* _Data under study_:

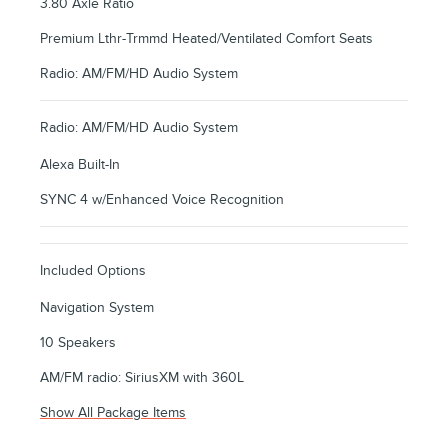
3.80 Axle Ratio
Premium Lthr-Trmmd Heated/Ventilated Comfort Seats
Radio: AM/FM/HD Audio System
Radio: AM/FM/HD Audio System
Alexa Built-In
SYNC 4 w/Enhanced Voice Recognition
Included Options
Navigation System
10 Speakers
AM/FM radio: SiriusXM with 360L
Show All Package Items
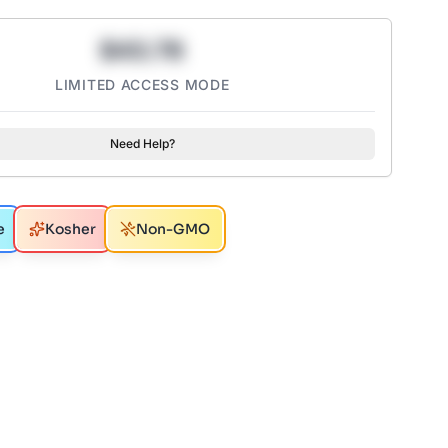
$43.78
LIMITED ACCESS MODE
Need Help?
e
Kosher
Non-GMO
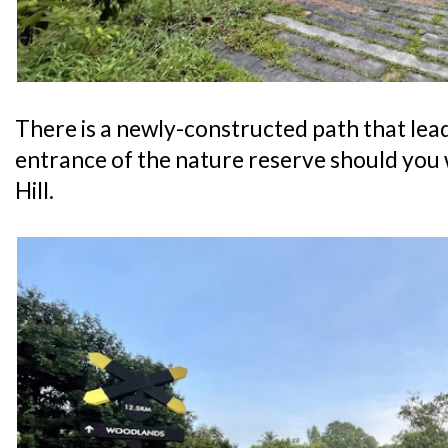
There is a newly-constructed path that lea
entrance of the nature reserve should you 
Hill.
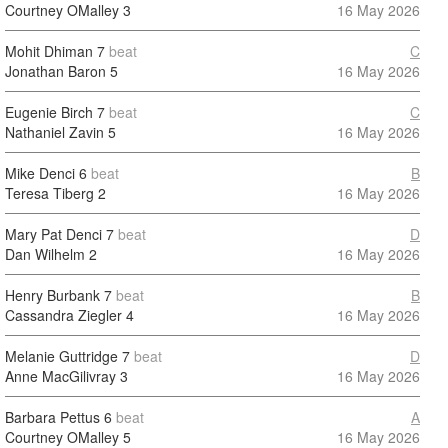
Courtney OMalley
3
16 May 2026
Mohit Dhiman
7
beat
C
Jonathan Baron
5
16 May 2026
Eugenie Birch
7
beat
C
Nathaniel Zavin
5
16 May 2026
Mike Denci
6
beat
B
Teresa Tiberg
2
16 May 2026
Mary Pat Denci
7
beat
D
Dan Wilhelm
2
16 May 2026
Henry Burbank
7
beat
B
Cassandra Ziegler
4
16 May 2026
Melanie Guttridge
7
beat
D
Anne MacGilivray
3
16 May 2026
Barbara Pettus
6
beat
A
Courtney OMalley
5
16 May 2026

...

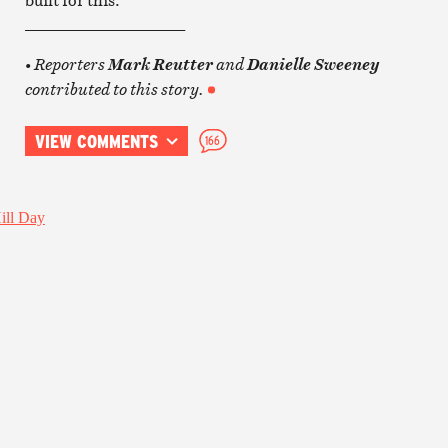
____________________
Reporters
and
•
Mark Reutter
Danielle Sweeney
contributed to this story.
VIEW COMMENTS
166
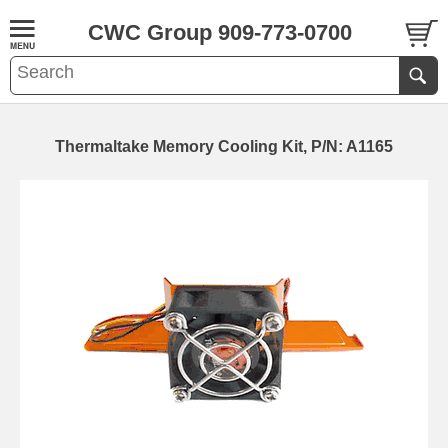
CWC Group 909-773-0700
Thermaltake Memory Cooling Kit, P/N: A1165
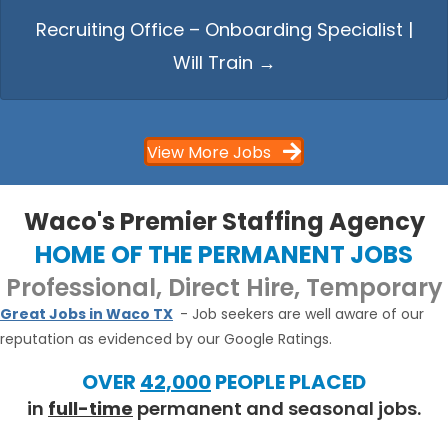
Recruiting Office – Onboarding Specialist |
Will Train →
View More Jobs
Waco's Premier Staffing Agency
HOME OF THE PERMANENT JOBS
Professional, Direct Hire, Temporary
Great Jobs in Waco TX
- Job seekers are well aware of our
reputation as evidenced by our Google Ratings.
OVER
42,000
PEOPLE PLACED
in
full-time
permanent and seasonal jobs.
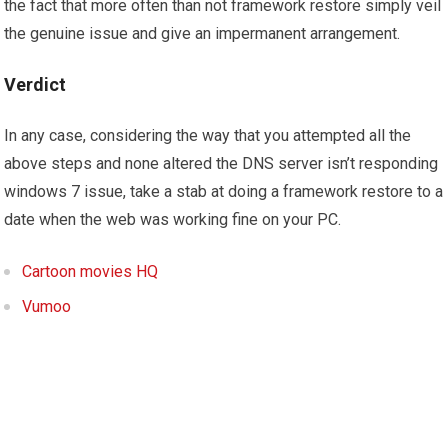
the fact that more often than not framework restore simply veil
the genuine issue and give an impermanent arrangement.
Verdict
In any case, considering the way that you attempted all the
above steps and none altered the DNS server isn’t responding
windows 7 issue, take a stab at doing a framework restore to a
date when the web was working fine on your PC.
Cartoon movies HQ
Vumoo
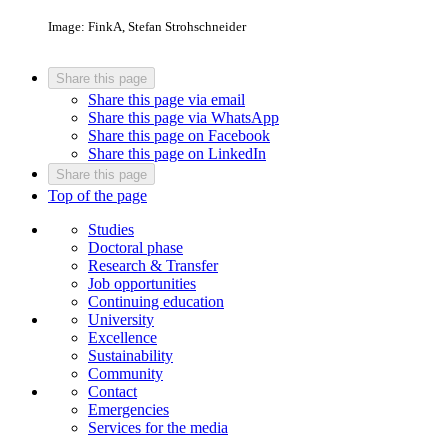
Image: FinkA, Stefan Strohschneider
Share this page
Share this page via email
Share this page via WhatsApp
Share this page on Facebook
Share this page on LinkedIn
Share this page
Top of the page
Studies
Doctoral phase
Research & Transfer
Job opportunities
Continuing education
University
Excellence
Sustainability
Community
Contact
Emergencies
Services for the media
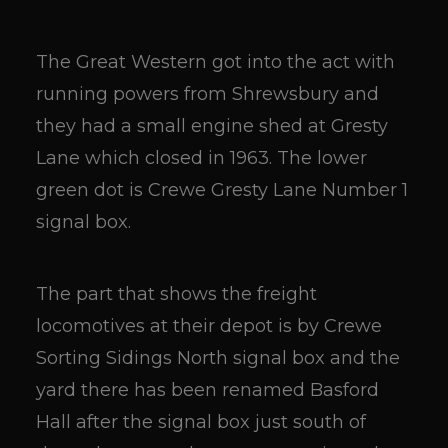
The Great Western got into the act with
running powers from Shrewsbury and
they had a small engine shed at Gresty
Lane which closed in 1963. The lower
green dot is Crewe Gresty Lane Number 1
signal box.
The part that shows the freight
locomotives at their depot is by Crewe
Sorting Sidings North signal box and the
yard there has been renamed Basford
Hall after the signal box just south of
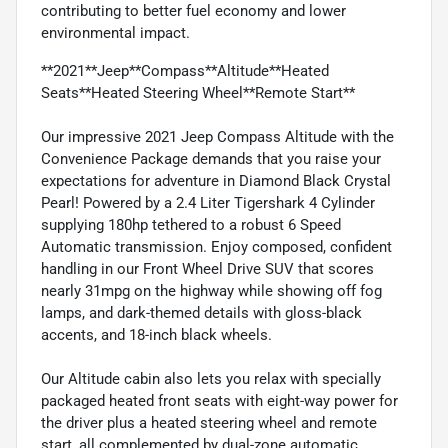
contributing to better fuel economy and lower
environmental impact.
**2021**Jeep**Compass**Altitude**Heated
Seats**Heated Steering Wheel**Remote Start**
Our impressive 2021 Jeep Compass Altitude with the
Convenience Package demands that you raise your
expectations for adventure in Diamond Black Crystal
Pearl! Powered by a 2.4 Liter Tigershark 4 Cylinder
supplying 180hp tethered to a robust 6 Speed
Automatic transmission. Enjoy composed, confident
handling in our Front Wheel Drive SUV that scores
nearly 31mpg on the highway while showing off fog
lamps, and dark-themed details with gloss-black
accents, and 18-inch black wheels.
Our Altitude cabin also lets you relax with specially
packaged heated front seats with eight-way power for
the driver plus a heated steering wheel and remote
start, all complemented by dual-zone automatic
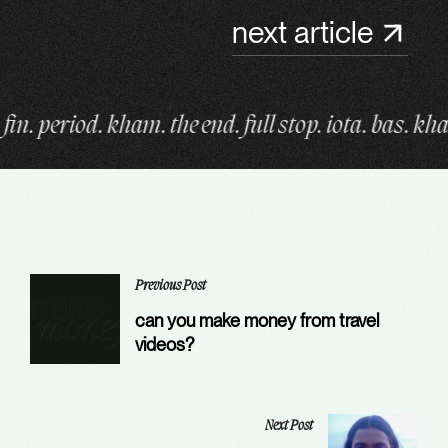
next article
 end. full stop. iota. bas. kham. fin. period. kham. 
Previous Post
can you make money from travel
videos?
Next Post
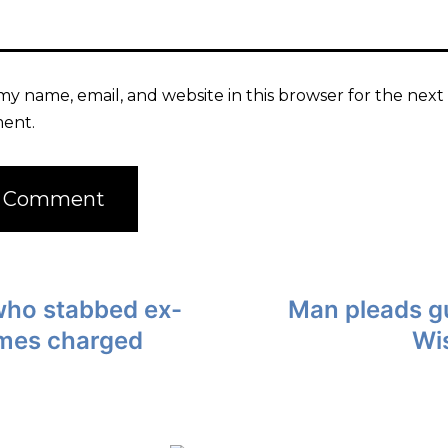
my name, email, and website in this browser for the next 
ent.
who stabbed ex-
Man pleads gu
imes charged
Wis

* _Exercise prompt_: How many lines in the items above contain the string "with"? Give only the number.

* _Solution_: 6